--- O QUE FAZER ---
A – No trecho, por que não valeria a pena abrir mão do celular para ajudar crianças que passam fome? Responda em até três frases.
B – Diga se cada frase abaixo está de acordo com o trecho, respondendo sim ou não e copiando as palavras do texto que decidem a resposta: (i) Durante a pandemia, houve uma perda de 30% da renda. (ii) O salário da empregada foi reduzido na época da crise. (iii) O celular permite contratar 12 pessoas para a casa.
C – Continue o trecho sobre riqueza, pobreza e doações a partir da última fala.

--- TRECHO ---
________________________________________

- Mas... Você não se sente mal por isso? Há crianças passando fome...
- Sim, e essas crianças ficariam felizes também com o seu celular. Você deixaria de produzir bastante se não tivesse o aparelho. Ele é seu instrumento de trabalho. Graças a ele, você consegue contratar quatro pessoas para a sua casa e 12 para o escritório. Você gera muitos empregos, e as pessoas recebem pelo seu trabalho. Claro: você pode doar todos os móveis, computadores e bolsas. Pode enviá-los para uma área pobre de Bangladesh. Você condenaria aqui várias pessoas à fome, mas salvaria outras na Ásia.
- Sei lá! Mas você e eu estamos crescendo nos nossos negócios. Não seria bom ir aumentando os salários?
- Talvez, se todos concordassem em diminuir quando houvesse queda de receita. Há dois anos, durante a pandemia, perdi 30% da minha renda. Eu poderia chegar à empregada e dizer: "Vamos baixar seu salário?". Ela acharia ruim. Dividir lucros e assumir crises não seria um caminho irracional? Eu a mantive, pagando o mesmo valor, ainda que ela tenha deixado de vir por alguns meses. Faz parte de uma responsabilidade recíproca.
- Você me parece muito objetiva e capitalista. Acho apenas que poderia existir mais justiça social.
- O sistema está dado. Você deve pagar seus impostos previstos, honrar com os compromissos trabalhistas, respeitar as pessoas e oferecer o que é viável. Você é livre para fazer trabalhos voluntários ou doações para entidades assistenciais. Mas... a regra de ouro é nunca abraçar de tal forma o afogado que ele lhe arraste para o fundo. Isso expandiria a pobreza, não a riqueza.
- Porém, doar cestas nunca resolverá a fome.

________________________________________

--- DADOS ---
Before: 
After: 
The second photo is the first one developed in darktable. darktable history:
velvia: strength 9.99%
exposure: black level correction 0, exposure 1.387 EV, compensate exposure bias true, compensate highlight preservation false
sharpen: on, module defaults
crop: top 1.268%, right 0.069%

________________________________________

--- RESPOSTAS ---
A – Porque o celular é o instrumento de trabalho de quem o tem, e sem ele essa pessoa deixaria de produzir bastante. Graças ao aparelho, ela consegue contratar quatro pessoas para a casa e 12 para o escritório, gerando empregos.

B –
(i) Sim: "Há dois anos, durante a pandemia, perdi 30% da minha renda."
(ii) Não: "Eu a mantive, pagando o mesmo valor, ainda que ela tenha deixado de vir por alguns meses."
(iii) Não: "você consegue contratar quatro pessoas para a sua casa e 12 para o escritório."

C –
- Doar minha bolsa também não. Se minha bolsa ou o valor a incomodam, por que você não faz uma artesanal em casa? Você é boa em costura. Isso estimula o criativo e até a sustentabilidade, mas... pode diminuir vagas de empregos. E, sim, pode vender tudo o que possui e dar aos mais necessitados. Você é livre!
- Já refleti. Lá no nosso escritório de advocacia, alguns pareceres custam uma fortuna. O trabalho é feito por muita gente; apenas eu e meu marido recebemos o grosso dos pagamentos, porque somos os proprietários. Sei que essa é a lógica da sociedade. Por vezes, parece que a gente está tirando das pessoas.
- O cliente procura vocês pela fama, rede de relações, capacidade gerada pelos conhecimentos, certeza de qualidade e o peso do seu sobrenome, com notório saber, ou seria por causa do estagiário?
- Ah, com certeza pela gente! - E os advogados que estão lá, assalariados, podem sair e abrir seus próprios escritórios, como vocês, não é?
- Sim, podem. Alguns se tornaram sócios minoritários. Outros fundaram uma empresa. Um foi para o Exterior e prospera. Alguns que ficaram são excelentes e causam aumento de produtividade. Estes nós fomos promovendo, aumentando a participação nos lucros do escritório.
- E outros foram ficando e apresentavam pouca iniciativa. Você nunca ofereceu sociedade a eles, não é?
- Verdade! Mas... sua ideia de meritocracia parece fazer um jogo de cada um por si e "que vença o melhor". Nada mais podemos fazer a não ser aceitar a miséria como um dado pétreo?
- Você pode me acusar de tudo, menos de idealista. Meu mundo é o real, e nossa chance de atingir um paraíso é limitada. Minha ação tem poder cerceado, e o custo de todo "admirável mundo novo" é muito alto. Prefiro reformar e melhorar o que temos, fazer o certo em vez de, em uma tacada, imaginar que o sistema pode ser derrubado hoje e amanhecer melhor, daqui a uma semana. Não acredito nisso. Minha experiência de vida me indica, até hoje, que as rupturas possuem valor muito alto, quase sempre excessivo.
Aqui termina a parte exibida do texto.